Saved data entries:
________________
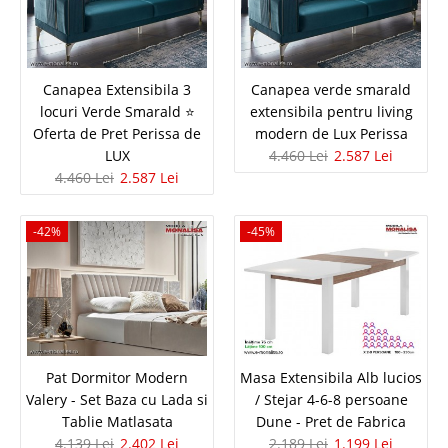
Canapea Extensibila 3 locuri Verde
Canapea Extensibila 3
Canapea verde smarald
locuri Verde Smarald ⭐
extensibila pentru living
Smarald ⭐ Oferta de Pret Perissa de
Oferta de Pret Perissa de
modern de Lux Perissa
LUX
4.460 Lei
2.587 Lei
LUX
4.460 Lei
2.587 Lei
Oferta cu Reducere Maxima Canapele 3 locuri extensibile Verde inchis pt.
Living modern⭐ de Lux Perissa Oferta Speciala de pret
-42%
-45%
canapea extensibila 3 locuri verde smarald pe catifea inchisa – ​Valabila in
limita stocurilor Canapeaua Perissa de 3 locu..
Compara
4.460 Lei
2.587 Lei
Pat Dormitor Modern
Masa Extensibila Alb lucios
Pret Redus
Valery - Set Baza cu Lada si
/ Stejar 4-6-8 persoane
In Stoc
Tablie Matlasata
Dune - Pret de Fabrica
Vezi Detalii
4.139 Lei
2.402 Lei
2.189 Lei
1.199 Lei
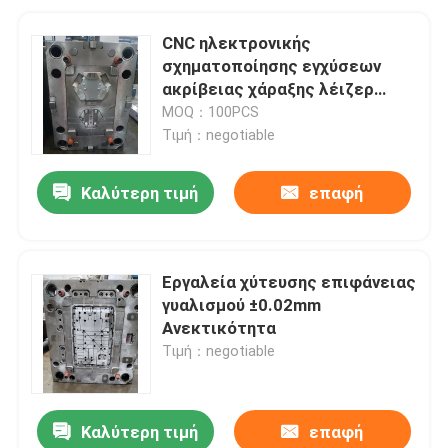
CNC ηλεκτρονικής
σχηματοποίησης εγχύσεων
ακρίβειας χάραξης λέιζερ
στροφή
MOQ：100PCS
Τιμή：negotiable
Καλύτερη τιμή
επαφή
Εργαλεία χύτευσης επιφάνειας
γυαλισμού ±0.02mm
Ανεκτικότητα
Τιμή：negotiable
Καλύτερη τιμή
επαφή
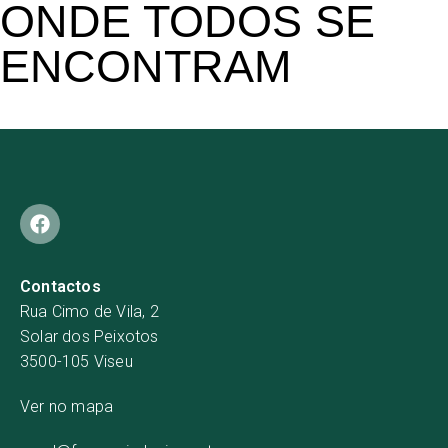
ONDE TODOS SE
ENCONTRAM
Contactos
Rua Cimo de Vila, 2
Solar dos Peixotos
3500-105 Viseu
Ver no mapa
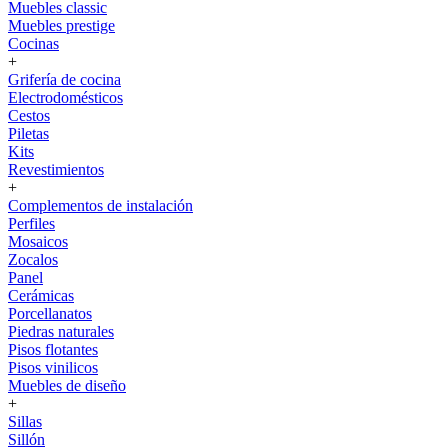
Muebles classic
Muebles prestige
Cocinas
+
Grifería de cocina
Electrodomésticos
Cestos
Piletas
Kits
Revestimientos
+
Complementos de instalación
Perfiles
Mosaicos
Zocalos
Panel
Cerámicas
Porcellanatos
Piedras naturales
Pisos flotantes
Pisos vinilicos
Muebles de diseño
+
Sillas
Sillón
________________
Reproduce the text from all of the items above character for character, and leave the pictures out of your answer.

Canapea Extensibila 3 locuri Verde
Canapea Extensibila 3
Canapea verde smarald
locuri Verde Smarald ⭐
extensibila pentru living
Smarald ⭐ Oferta de Pret Perissa de
Oferta de Pret Perissa de
modern de Lux Perissa
LUX
4.460 Lei
2.587 Lei
LUX
4.460 Lei
2.587 Lei
Oferta cu Reducere Maxima Canapele 3 locuri extensibile Verde inchis pt.
Living modern⭐ de Lux Perissa Oferta Speciala de pret
-42%
-45%
canapea extensibila 3 locuri verde smarald pe catifea inchisa – ​Valabila in
limita stocurilor Canapeaua Perissa de 3 locu..
Compara
4.460 Lei
2.587 Lei
Pat Dormitor Modern
Masa Extensibila Alb lucios
Pret Redus
Valery - Set Baza cu Lada si
/ Stejar 4-6-8 persoane
In Stoc
Tablie Matlasata
Dune - Pret de Fabrica
Vezi Detalii
4.139 Lei
2.402 Lei
2.189 Lei
1.199 Lei
CNC ηλεκτρονικής
σχηματοποίησης εγχύσεων
ακρίβειας χάραξης λέιζερ
στροφή
MOQ：100PCS
Τιμή：negotiable
Καλύτερη τιμή
επαφή
Εργαλεία χύτευσης επιφάνειας
γυαλισμού ±0.02mm
Ανεκτικότητα
Τιμή：negotiable
Καλύτερη τιμή
επαφή
ONDE TODOS SE
ENCONTRAM
Contactos
Rua Cimo de Vila, 2
Solar dos Peixotos
3500-105 Viseu
Ver no mapa
Muebles classic
Muebles prestige
Cocinas
+
Grifería de cocina
Electrodomésticos
Cestos
Piletas
Kits
Revestimientos
+
Complementos de instalación
Perfiles
Mosaicos
Zocalos
Panel
Cerámicas
Porcellanatos
Piedras naturales
Pisos flotantes
Pisos vinilicos
Muebles de diseño
+
Sillas
Sillón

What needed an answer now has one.